A1 - Me, as in the recognition of a "Me" as your personal mindset, followed by the connective interaction between my personal Me and your personal Me.

Q2 - What?
A2 - The Future of Humanity.

Q3 - Where?
A3 - Here.

Q4 - When?
A4 - Now?

Q5 - Why?
A5 - Survival.

Q6 - If I were to attempt an oversimplification of How?
A6 - ((Knowledge + Learning) x Busyness) รท Thoughtful Consideration.

But in a sense, (though it is a single equation), it is not a simplification in that it introduces a complex process in which quantities must be manipulated then calculated in order to determine specific actions. Unless How? does not refer to specific individual actions. Perhaps How? refers to communal action, in which case:

Q6 - How?
A6 - Busyness; or going along to get along; (i.e. Conformity).

No.

No!

I believe How? must refer to specific individual actions. And if this is the case, then I should be struggling with this every week. And I believe I do. It is just that in this particular week, the Here and Now are posing more immediate difficulties. Next week, the Here and Now from this week will either be forgotten or it will have been taken in by Knowledge, which is an accumulation of past learning.

I'd like to examine each component of the How? equation from above.
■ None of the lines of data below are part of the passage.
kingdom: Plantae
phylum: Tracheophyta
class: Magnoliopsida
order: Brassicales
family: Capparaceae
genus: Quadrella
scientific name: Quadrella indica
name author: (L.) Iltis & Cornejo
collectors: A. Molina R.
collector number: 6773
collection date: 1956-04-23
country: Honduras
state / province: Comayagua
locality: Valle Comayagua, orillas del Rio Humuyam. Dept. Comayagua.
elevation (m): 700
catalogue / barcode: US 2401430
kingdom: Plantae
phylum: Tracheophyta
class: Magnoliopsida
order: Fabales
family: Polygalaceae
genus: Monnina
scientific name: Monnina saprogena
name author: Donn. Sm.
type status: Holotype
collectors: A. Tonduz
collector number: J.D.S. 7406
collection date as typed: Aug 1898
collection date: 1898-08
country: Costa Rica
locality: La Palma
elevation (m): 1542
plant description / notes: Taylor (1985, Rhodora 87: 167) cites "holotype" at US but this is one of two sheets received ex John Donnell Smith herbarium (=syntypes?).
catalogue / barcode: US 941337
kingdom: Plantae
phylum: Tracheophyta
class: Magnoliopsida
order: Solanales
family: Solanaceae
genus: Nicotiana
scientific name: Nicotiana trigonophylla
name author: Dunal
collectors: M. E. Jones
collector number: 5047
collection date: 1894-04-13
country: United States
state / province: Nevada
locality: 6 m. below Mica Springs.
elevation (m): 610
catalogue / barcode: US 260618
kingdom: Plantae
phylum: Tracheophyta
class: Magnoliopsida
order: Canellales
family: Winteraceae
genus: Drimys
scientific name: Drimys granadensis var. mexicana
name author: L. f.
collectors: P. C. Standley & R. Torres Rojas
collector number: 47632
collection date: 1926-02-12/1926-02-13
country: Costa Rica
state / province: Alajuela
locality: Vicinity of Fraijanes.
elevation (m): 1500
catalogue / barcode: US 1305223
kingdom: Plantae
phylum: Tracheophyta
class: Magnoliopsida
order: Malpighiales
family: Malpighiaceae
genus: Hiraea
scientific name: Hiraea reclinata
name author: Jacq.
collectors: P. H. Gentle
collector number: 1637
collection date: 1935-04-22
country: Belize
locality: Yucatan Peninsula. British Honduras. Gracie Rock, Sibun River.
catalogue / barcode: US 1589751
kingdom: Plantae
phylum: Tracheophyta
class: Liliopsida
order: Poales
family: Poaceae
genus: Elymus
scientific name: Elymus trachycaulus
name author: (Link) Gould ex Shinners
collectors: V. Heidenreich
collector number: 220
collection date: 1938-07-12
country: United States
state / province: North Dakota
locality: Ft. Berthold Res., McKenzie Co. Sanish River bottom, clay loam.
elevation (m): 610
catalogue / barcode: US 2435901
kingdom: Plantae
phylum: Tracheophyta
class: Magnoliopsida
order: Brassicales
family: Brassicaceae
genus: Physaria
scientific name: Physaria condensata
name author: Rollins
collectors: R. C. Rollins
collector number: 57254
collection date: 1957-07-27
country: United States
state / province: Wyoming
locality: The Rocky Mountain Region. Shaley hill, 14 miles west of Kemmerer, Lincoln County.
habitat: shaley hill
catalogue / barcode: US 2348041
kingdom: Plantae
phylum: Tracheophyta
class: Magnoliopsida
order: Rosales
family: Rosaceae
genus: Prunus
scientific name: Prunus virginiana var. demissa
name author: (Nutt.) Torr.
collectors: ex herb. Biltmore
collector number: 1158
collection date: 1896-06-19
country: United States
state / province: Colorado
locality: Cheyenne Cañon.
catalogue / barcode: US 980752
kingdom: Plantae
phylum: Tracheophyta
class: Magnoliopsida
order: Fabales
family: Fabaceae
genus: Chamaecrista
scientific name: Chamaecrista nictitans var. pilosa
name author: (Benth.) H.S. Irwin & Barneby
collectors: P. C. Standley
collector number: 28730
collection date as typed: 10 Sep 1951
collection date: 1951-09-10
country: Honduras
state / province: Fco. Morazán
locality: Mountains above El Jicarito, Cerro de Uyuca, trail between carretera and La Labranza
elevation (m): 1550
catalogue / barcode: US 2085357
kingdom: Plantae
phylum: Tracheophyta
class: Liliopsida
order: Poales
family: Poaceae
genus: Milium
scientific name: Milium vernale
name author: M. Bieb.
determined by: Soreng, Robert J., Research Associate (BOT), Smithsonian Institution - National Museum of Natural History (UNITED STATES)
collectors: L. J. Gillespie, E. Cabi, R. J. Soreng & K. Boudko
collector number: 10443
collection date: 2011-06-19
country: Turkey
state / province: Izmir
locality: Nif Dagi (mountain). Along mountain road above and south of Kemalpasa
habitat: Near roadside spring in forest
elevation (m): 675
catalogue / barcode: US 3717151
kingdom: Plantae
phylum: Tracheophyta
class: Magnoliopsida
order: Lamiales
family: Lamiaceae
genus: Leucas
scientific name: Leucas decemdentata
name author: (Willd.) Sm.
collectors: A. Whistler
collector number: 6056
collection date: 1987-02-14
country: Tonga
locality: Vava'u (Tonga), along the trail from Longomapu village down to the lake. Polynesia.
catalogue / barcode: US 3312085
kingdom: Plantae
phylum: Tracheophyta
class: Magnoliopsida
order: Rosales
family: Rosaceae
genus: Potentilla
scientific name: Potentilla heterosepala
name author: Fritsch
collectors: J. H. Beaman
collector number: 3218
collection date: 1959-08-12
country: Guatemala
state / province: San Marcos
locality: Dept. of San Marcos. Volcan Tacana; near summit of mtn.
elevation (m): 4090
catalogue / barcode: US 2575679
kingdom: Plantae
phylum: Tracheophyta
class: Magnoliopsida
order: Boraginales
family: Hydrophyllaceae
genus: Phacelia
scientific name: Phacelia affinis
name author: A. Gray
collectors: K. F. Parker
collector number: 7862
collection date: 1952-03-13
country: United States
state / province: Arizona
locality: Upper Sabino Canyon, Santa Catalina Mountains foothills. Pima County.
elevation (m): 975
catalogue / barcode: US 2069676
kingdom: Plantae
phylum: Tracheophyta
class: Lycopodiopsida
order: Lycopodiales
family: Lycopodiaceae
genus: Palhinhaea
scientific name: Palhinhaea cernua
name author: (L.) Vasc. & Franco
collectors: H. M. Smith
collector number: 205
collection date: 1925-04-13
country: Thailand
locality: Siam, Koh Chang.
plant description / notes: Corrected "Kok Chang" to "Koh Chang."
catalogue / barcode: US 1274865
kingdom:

As just stated, Knowledge is an accumulation of past learning; which includes recent learning, established learning, and doctrine or programmed learning. Learning is the current (Here and Now) flow of knowledge acquisition. Busyness is (as previously stated) essentially a justification of conformity; but Busyness can also serve as a trigger for learning and as a method for avoiding stagnation and/or wallowing. I believe it better to be busy than to be despondent. And finally, Thoughtful Consideration includes objective analysis of both the objective and subjective ramifications to the Who, What, Where, When, and Why. So, I have basically said that to determine How? all I have to do is thoughtfully consider all of the past, present, and future, both within and (more importantly) outside of prevailing opinion, while not becoming overwhelmed by the enormity of the task, and maintaining efficiencies in order to effect the best possible productive resolution.

This helps me to understand that a difficult Here and Now can easily overwhelm.

I also understand that it may be simpler to forego the Learning and Thoughtful Consideration, and focus on the Busyness with a heavy dash of certainty masquerading as Knowledge.

After some Thoughtful Consideration I have determined that my personal How? must include functionally minimal comfort. I believe that each of us applies this standard as frequently as possible. The difference will be in the definition of "functionally minimal." Some may claim an inability to function without their nightly quart of Rocky Road; with chocolate syrup. Some may find within their self an inability to function without their monthly infill and pedicure. Others may (admittedly or not) actively practice an inability to function without the reassurance of unproven conventional wisdom. For me, Here and Now, I need groceries and an acceptable credit score. It is sad that I am required to adhere to an artificial device (currently in place to maintain status quo), in order for me to maintain functionally minimal comfort. I could ignore the invisible magic of property and market economics, but if I do so I will become an outcast with even less influence. So for me, it is mostly groceries and an acceptable credit score.

This written thought process has helped me to determine specific actions within current circumstance, remaining conscious of the "Me" in you, and accounting for Survival and the Future Well-Being of Humanity; Who? What? Where? When? Why? and How? I have momentary direction.